Comment 6 Darin Adler 2022-02-22 20:07:25 PST
Agreed. Let’s leave it explicit.
Comment 7 Chris Dumez 2022-02-22 20:08:11 PST
Created attachment 452935 [details]
Patch
Comment 8 Chris Dumez 2022-02-22 21:40:07 PST
Comment on attachment 452935 [details]
Patch

View in context: https://bugs.webkit.org/attachment.cgi?id=452935&action=review

> Source/WebCore/dom/Document.cpp:-5342
> -                m_referrerOverride = URL(URL(), referrerURL.protocolHostAndPort()).string();

`URL(URL(), referrerURL.protocolHostAndPort()).string()` or `referrerURL.protocolHostAndPort()` give:
http://127.0.0.1:8000

Pre-existing code was giving:
http://127.0.0.1:8000/

I checked in Chrome and I indeed see a trailing slash there too.
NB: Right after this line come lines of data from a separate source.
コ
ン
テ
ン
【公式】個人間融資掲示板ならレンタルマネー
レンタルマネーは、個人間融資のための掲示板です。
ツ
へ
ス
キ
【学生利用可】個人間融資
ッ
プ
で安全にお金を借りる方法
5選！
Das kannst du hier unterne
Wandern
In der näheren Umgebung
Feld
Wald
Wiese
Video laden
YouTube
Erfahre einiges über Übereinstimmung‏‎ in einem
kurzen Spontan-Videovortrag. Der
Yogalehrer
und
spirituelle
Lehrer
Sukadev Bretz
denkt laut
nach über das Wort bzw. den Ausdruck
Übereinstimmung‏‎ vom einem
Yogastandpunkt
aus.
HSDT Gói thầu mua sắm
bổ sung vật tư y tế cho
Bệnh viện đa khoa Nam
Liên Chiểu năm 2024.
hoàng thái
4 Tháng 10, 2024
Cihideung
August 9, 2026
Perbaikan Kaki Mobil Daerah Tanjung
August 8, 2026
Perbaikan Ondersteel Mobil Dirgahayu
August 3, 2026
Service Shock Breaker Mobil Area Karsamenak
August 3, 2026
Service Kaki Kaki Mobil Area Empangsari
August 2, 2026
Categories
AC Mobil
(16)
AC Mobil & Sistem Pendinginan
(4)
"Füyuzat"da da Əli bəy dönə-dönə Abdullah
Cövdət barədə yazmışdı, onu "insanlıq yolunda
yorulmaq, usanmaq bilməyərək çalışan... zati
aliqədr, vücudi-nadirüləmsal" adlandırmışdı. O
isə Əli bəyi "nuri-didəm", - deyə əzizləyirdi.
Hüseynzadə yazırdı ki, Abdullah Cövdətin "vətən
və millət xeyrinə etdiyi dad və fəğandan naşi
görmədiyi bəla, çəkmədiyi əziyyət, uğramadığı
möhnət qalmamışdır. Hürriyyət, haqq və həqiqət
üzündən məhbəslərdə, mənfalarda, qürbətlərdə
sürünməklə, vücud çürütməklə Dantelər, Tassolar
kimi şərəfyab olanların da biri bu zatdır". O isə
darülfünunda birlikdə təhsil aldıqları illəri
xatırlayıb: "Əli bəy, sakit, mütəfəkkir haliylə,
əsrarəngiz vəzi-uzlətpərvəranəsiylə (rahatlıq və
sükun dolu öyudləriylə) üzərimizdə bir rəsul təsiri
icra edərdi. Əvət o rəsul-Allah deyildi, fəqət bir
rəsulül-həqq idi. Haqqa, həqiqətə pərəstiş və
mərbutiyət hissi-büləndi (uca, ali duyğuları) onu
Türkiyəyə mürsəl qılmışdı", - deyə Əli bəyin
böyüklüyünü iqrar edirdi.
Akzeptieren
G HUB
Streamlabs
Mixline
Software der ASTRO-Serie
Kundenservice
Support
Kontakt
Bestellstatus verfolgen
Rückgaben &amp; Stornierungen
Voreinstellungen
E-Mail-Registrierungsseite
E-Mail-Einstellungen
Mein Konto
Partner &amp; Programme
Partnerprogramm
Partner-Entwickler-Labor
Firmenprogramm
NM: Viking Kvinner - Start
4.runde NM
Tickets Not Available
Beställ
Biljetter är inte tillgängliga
I'll keep the existing logic to avoid breakage (2 tests did fail).
Comment 9 Chris Dumez 2022-02-22 21:43:55 PST
Created attachment 452936 [details]
Patch
Comment 10 EWS 2022-02-22 23:20:02 PST
Committed r290350 (247668@main): <https://commits.webkit.org/247668@main>

All reviewed patches have been landed. Closing bug and clearing flags on attachment 452936 [details].
Comment 11 Radar WebKit Bug Importer 2022-02-22 23:21:18 PST
<rdar://problem/89339510>
Comment 12 Alex Christensen 2022-02-24 13:30:38 PST
Comment on attachment 452936 [details]
Patch

A few years ago I tried this and ran into some issues but this can now be done safely since URL doesn't have an operator String.
This should probably eventually be a step towards the only constructor for a URL taking a String, a URL with a default parameter of an empty URL for the base URL, and an encoding with a default parameter of null.  To do that, we would have to remove lots of URL() calls in WebKit.